Every line containing the string "Reparations" is to be copied from the records.

[Stored data]
::::::::
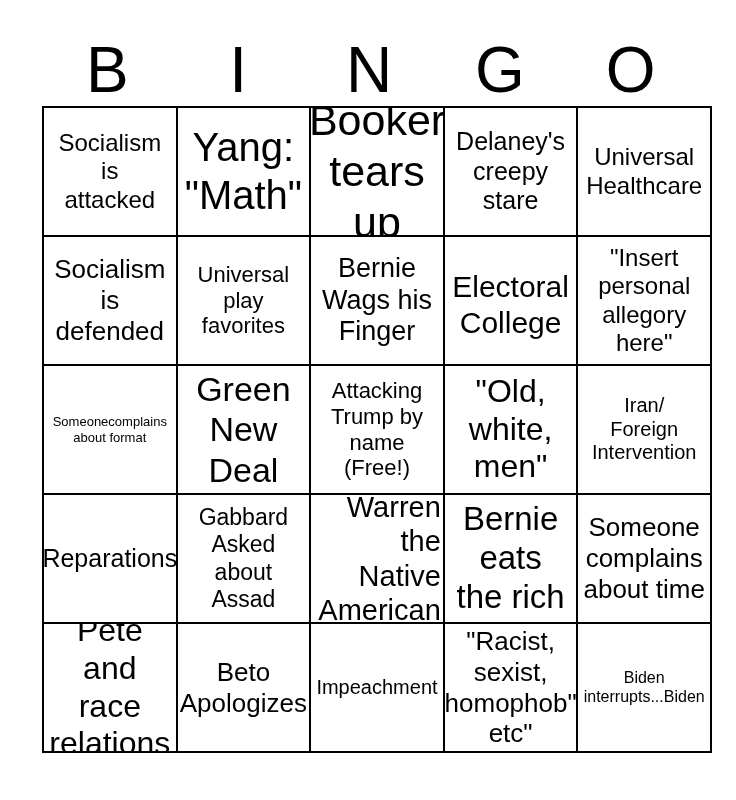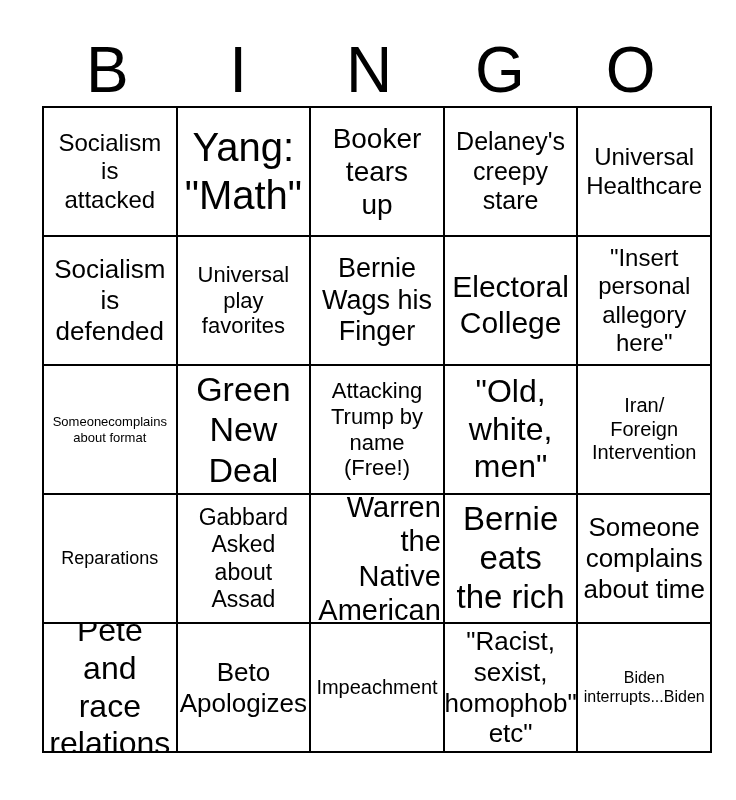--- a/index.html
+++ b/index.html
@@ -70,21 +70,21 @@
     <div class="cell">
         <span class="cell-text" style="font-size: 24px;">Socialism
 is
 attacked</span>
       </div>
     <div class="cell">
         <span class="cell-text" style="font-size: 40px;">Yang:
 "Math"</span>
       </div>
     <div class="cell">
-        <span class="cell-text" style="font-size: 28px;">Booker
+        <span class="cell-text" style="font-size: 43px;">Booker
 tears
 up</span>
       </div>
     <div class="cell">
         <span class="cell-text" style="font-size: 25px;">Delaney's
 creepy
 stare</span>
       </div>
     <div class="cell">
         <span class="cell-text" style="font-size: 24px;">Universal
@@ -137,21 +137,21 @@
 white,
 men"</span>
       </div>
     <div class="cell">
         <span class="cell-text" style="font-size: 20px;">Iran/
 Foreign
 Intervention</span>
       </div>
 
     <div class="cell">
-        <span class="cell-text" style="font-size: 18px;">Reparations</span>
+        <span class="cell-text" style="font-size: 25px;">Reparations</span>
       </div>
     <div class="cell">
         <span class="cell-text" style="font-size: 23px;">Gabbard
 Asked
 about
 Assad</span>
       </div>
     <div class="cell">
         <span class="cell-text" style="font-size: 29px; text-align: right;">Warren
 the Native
::::::::
### [Written solution]
-        <span class="cell-text" style="font-size: 18px;">Reparations</span>
+        <span class="cell-text" style="font-size: 25px;">Reparations</span>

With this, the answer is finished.